Victims of Repression Speak Out

Fifty years on, Stalin's legacy continues to haunt the North Caucasus

Victims of Repression Speak Out

Fifty years on, Stalin's legacy continues to haunt the North Caucasus

Monday, 19 February, 2001

Karachai and Balkar leaders in the North Caucasus are calling on the Russian government to "fulfill its obligations" to the victims of Stalin's deportations, many of whom have never returned to their ethnic homeland.


Campaigners in Karachaevo-Cherkessia and Kabardino-Balkaria have described existing compensation payments as "insulting" and claim the Kremlin has reneged on promises made to the Caucasian minorities in 1996.


In 1944, the Karachai, the Balkars, the Ingush and the Chechens were accused of having collaborated with the Nazis and were deported en masse to Central Asia.


The NKVD, Stalin's secret police, organised the deportations with characteristic ruthlessness. First they invited the male population of the offending republics to celebrate Red Army Day with lavish banquets in major towns and villages. According to the traditions of local hospitality, the guests attended unarmed.


Then, during the celebrations, NKVD troops dragged the women and children from their homes and herded them into cattle trucks. The men were rounded up later that evening when they were in no condition to resist.


The deportees were resettled on the plains of Kazakstan where they were forced to adapt to an unfamiliar agricultural environment. Many remained in exile even after they were rehabilitated in 1957.


Akhmat Katchiev, vice premier of the Karachaevo-Cherkessian government, is spearheading calls for increased compensation and ultimate rehabilitation for the victims of Stalinist repression.


He said, "The 8,000 roubles [$300] which the Russian authorities have allocated to each repressed family is just insulting - at today's prices, you can't even buy a decent cow with that sort of money. The Kremlin is duty bound to fulfill its obligations to the deportees."


Katchiev went on to say that the Balkars and the Karachai were dispossessed first by the Russians and then by their own neighbours.


"Their homes were burned down by the NKVD," said Katchiev. "Then the gravestones were torn up from their cemeteries and used to pave the courtyards of Adygean and Russian homes."


He claimed that the Adygean minorities - mainly the Cherkess and the Kabardinians who remained in the Caucasus during the 1940s and 1950s - had appropriated the cattle and lands left ownerless by the deportations.


The Karachai and Balkar leaders are also concerned that time is running out for deportees who still remain in Central Asia.
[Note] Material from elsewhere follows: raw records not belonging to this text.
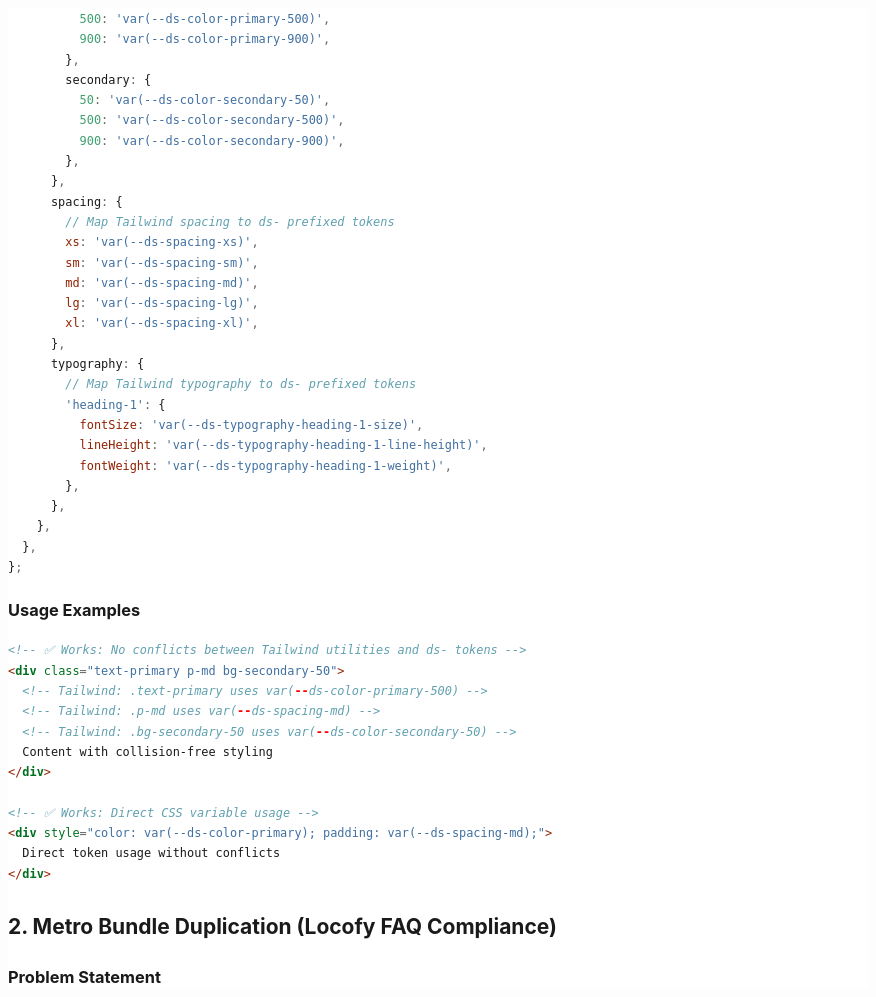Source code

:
 ```javascript
          500: 'var(--ds-color-primary-500)',
          900: 'var(--ds-color-primary-900)',
        },
        secondary: {
          50: 'var(--ds-color-secondary-50)',
          500: 'var(--ds-color-secondary-500)',
          900: 'var(--ds-color-secondary-900)',
        },
      },
      spacing: {
        // Map Tailwind spacing to ds- prefixed tokens
        xs: 'var(--ds-spacing-xs)',
        sm: 'var(--ds-spacing-sm)',
        md: 'var(--ds-spacing-md)',
        lg: 'var(--ds-spacing-lg)',
        xl: 'var(--ds-spacing-xl)',
      },
      typography: {
        // Map Tailwind typography to ds- prefixed tokens
        'heading-1': {
          fontSize: 'var(--ds-typography-heading-1-size)',
          lineHeight: 'var(--ds-typography-heading-1-line-height)',
          fontWeight: 'var(--ds-typography-heading-1-weight)',
        },
      },
    },
  },
};
```

### Usage Examples

```html
<!-- ✅ Works: No conflicts between Tailwind utilities and ds- tokens -->
<div class="text-primary p-md bg-secondary-50">
  <!-- Tailwind: .text-primary uses var(--ds-color-primary-500) -->
  <!-- Tailwind: .p-md uses var(--ds-spacing-md) -->
  <!-- Tailwind: .bg-secondary-50 uses var(--ds-color-secondary-50) -->
  Content with collision-free styling
</div>

<!-- ✅ Works: Direct CSS variable usage -->
<div style="color: var(--ds-color-primary); padding: var(--ds-spacing-md);">
  Direct token usage without conflicts
</div>
```

## 2. Metro Bundle Duplication (Locofy FAQ Compliance)

### Problem Statement
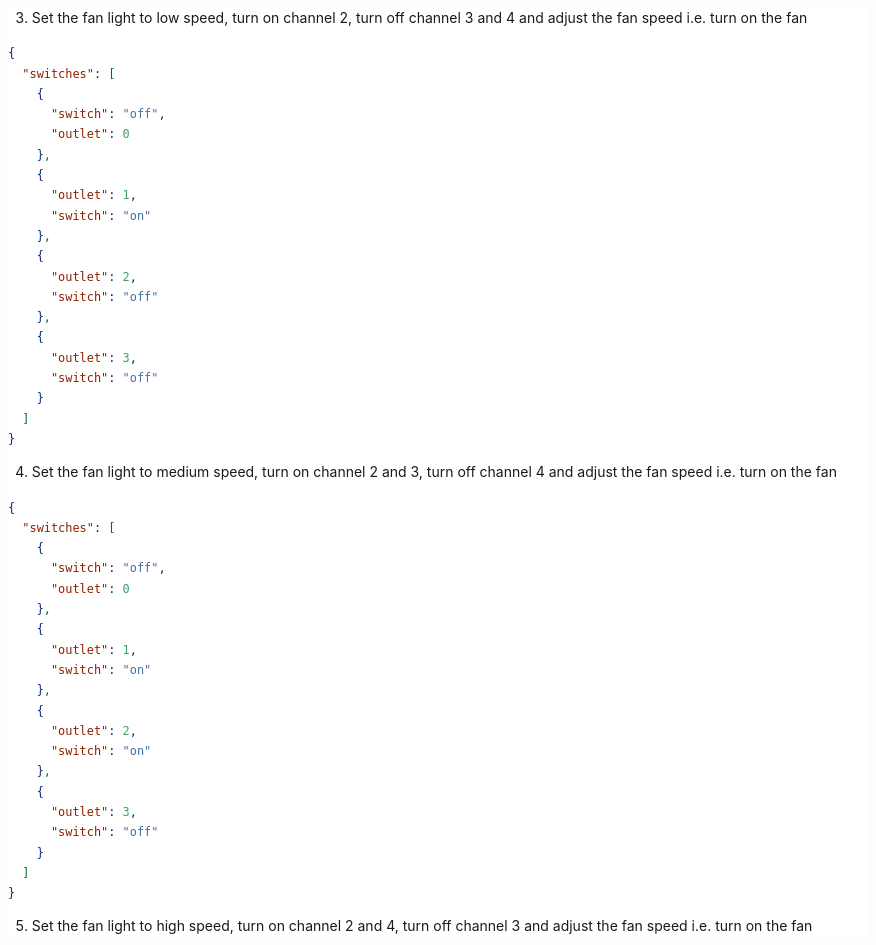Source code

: 3. Set the fan light to low speed, turn on channel 2, turn off channel 3 and 4 and adjust the fan speed i.e. turn on the fan

```json
{
  "switches": [
    {
      "switch": "off",
      "outlet": 0
    },
    {
      "outlet": 1,
      "switch": "on"
    },
    {
      "outlet": 2,
      "switch": "off"
    },
    {
      "outlet": 3,
      "switch": "off"
    }
  ]
}
```

4. Set the fan light to medium speed, turn on channel 2 and 3, turn off channel 4 and adjust the fan speed i.e. turn on the fan

```json
{
  "switches": [
    {
      "switch": "off",
      "outlet": 0
    },
    {
      "outlet": 1,
      "switch": "on"
    },
    {
      "outlet": 2,
      "switch": "on"
    },
    {
      "outlet": 3,
      "switch": "off"
    }
  ]
}
```

5. Set the fan light to high speed, turn on channel 2 and 4, turn off channel 3 and adjust the fan speed i.e. turn on the fan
They say that worsening relations between Russian and Kazakstan could mean that their ethnic kin will never be allowed to return home.


Finally, there are growing calls for complete rehabilitation of other "repressed" communities who were not named by Nikita Khrushchev when he exonerated the North Caucasian peoples of collaboration with the Nazis.


The Balkars, for example, are demanding justice for around 1,500 villagers in Upper Balkaria who were accused of collaborating with the Germans in 1942 and were subsequently massacred by the NKVD.


However, the Russian authorities have shown little desire to address these issues. Last year, an official appeal was sent to Victor Khristenko, vice premier of the Russian parliament, asking for a special commission to review compensation claims.


Khristenko passed the appeal to the Ministry for National Policies which in turn issued the following statement, "For economic and political reasons, it is not appropriate to address these questions at the present time."


In 1996, the Russian government passed a law on the Rehabilitation of the Karachai and Balkar Peoples but few of its initiatives have ever been put into practice. Certainly, there have been no attempts to repatriate deportees still living in Central Asia.


The issue is particularly galling to the Karachai and the Balkars because they claim to be the indigenous peoples of the North Caucasian region. According to their historians, the Adygeans (now the Cherkess and the Kabardinians) arrived in the 14th and 15th centuries from Kurdistan, displacing the Karachai in the late 18th century.


And, although the Cherkess (literally "the dividers") pride themselves on having resisted the Russian invasions of the early 1800s, the Karachai point to manuscripts written by the Dagestani rebel Imam Shamil who complained that the Cherkess killed his envoys and refused to fight against the Imperial army. This issue still remains the subject of bitter controversy in the North Caucasus.